An 81-year-old woman died after setting herself on fire in her bedroom as a demolition team led by local officials were trying to knock down her home, Chinese media reported Wednesday.
It is one of several recent self-immolation cases related to property seizures in China. Some of the most passionate protests in the authoritarian country have been against local officials who have taken people's houses, often with little or no compensation, to make way for development.
Financial magazine Caijing said Wang Liushi died after self-immolating on Nov. 3 in her family's house in central Henan province.
It said the Erqi district party committee propaganda department said her home had been illegally constructed and issued a demolition order. Caijing quoted an unnamed lawyer for the family as saying the house was built more than 10 years ago and the government only said recently it was illegal.
The Southern Metropolis newspaper quoted Wang's son, Wang Haorong, as saying officials from Zhengzhou city council and the Erqi Law Enforcement Bureau and a demolition team of about 300 came to the family's house.

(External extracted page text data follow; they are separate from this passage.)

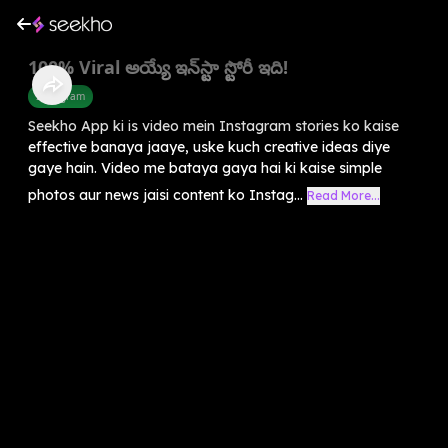
100% Viral అయ్యే ఇన్‌స్టా స్టోరీ ఇది!
Instagram
Seekho App ki is video mein Instagram stories ko kaise
effective banaya jaaye, uske kuch creative ideas diye
gaye hain. Video me bataya gaya hai ki kaise simple
photos aur news jaisi content ko Instag...
Read More...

The paper said Wang's son and daughter-in-law climbed onto the roof and poured gasoline over themselves in a bid to stop the demolition team. The daughter-in-law said she heard a loud noise and saw heavy smoke coming out of Wang's room.
An official at the propaganda department of the Communist Party's branch in Zhengzhou confirmed one death but said it was a "fire accident."
The official, who would give only his surname Jia as is common in China, said the family told police they were storing gasoline because they had a generator. He said 16 firefighters rushed to the scene, extinguished the fire and found Wang's body.
Caijing and Southern Metropolis said the victim's son and daughter-in-law were detained for 10 days for disturbing public order. Southern Metropolis said six family members were initially detained after Wang's death, including her granddaughter and 2-year-old great-grandson, who were released the same day.
Although not related, the incident comes on the heels of 11 self-immolations in China in recent months involving monks, former monks and nuns protesting Chinese rule in Tibet.